[Collected data entries]

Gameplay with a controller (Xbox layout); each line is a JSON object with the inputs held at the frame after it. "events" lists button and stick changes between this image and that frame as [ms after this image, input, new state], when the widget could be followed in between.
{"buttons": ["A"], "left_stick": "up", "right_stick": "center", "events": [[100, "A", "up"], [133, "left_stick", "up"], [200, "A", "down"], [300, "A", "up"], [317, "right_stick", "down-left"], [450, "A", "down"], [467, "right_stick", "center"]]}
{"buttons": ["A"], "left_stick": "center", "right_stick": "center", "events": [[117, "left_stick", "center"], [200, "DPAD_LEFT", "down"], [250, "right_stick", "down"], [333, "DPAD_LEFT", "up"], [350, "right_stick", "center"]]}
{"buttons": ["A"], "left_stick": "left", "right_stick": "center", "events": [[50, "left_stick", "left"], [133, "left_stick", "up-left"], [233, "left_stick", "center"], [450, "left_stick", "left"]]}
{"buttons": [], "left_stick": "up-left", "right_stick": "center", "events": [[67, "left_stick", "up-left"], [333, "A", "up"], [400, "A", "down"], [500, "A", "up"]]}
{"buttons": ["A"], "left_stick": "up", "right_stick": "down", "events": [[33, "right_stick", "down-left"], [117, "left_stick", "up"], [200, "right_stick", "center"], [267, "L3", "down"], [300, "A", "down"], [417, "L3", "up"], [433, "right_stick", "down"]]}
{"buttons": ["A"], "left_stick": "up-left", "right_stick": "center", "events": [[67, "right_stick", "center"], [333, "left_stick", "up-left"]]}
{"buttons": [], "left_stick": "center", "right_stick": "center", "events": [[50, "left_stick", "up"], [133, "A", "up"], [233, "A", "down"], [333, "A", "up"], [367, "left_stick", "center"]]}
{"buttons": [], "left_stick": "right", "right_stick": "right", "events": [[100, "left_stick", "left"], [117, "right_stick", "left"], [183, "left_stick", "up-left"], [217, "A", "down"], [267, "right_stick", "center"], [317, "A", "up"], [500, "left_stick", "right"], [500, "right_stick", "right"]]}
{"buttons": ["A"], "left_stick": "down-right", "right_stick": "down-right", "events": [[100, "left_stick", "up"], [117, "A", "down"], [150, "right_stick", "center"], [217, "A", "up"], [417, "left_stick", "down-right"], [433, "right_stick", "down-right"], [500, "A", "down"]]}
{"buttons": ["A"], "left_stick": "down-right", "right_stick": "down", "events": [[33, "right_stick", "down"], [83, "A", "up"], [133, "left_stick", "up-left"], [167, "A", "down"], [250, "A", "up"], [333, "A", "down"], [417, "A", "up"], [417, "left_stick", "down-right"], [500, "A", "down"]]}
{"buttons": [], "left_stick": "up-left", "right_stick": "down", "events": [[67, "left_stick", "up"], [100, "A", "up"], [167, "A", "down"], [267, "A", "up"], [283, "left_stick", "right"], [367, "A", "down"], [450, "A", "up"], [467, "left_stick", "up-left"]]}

Task description: Copy the records exactly, keeping every word in place.

Solution:
Gameplay with a controller (Xbox layout); each line is a JSON object with the inputs held at the frame after it. "events" lists button and stick changes between this image and that frame as [ms after this image, input, new state], when the widget could be followed in between.
{"buttons": ["A"], "left_stick": "up", "right_stick": "center", "events": [[100, "A", "up"], [133, "left_stick", "up"], [200, "A", "down"], [300, "A", "up"], [317, "right_stick", "down-left"], [450, "A", "down"], [467, "right_stick", "center"]]}
{"buttons": ["A"], "left_stick": "center", "right_stick": "center", "events": [[117, "left_stick", "center"], [200, "DPAD_LEFT", "down"], [250, "right_stick", "down"], [333, "DPAD_LEFT", "up"], [350, "right_stick", "center"]]}
{"buttons": ["A"], "left_stick": "left", "right_stick": "center", "events": [[50, "left_stick", "left"], [133, "left_stick", "up-left"], [233, "left_stick", "center"], [450, "left_stick", "left"]]}
{"buttons": [], "left_stick": "up-left", "right_stick": "center", "events": [[67, "left_stick", "up-left"], [333, "A", "up"], [400, "A", "down"], [500, "A", "up"]]}
{"buttons": ["A"], "left_stick": "up", "right_stick": "down", "events": [[33, "right_stick", "down-left"], [117, "left_stick", "up"], [200, "right_stick", "center"], [267, "L3", "down"], [300, "A", "down"], [417, "L3", "up"], [433, "right_stick", "down"]]}
{"buttons": ["A"], "left_stick": "up-left", "right_stick": "center", "events": [[67, "right_stick", "center"], [333, "left_stick", "up-left"]]}
{"buttons": [], "left_stick": "center", "right_stick": "center", "events": [[50, "left_stick", "up"], [133, "A", "up"], [233, "A", "down"], [333, "A", "up"], [367, "left_stick", "center"]]}
{"buttons": [], "left_stick": "right", "right_stick": "right", "events": [[100, "left_stick", "left"], [117, "right_stick", "left"], [183, "left_stick", "up-left"], [217, "A", "down"], [267, "right_stick", "center"], [317, "A", "up"], [500, "left_stick", "right"], [500, "right_stick", "right"]]}
{"buttons": ["A"], "left_stick": "down-right", "right_stick": "down-right", "events": [[100, "left_stick", "up"], [117, "A", "down"], [150, "right_stick", "center"], [217, "A", "up"], [417, "left_stick", "down-right"], [433, "right_stick", "down-right"], [500, "A", "down"]]}
{"buttons": ["A"], "left_stick": "down-right", "right_stick": "down", "events": [[33, "right_stick", "down"], [83, "A", "up"], [133, "left_stick", "up-left"], [167, "A", "down"], [250, "A", "up"], [333, "A", "down"], [417, "A", "up"], [417, "left_stick", "down-right"], [500, "A", "down"]]}
{"buttons": [], "left_stick": "up-left", "right_stick": "down", "events": [[67, "left_stick", "up"], [100, "A", "up"], [167, "A", "down"], [267, "A", "up"], [283, "left_stick", "right"], [367, "A", "down"], [450, "A", "up"], [467, "left_stick", "up-left"]]}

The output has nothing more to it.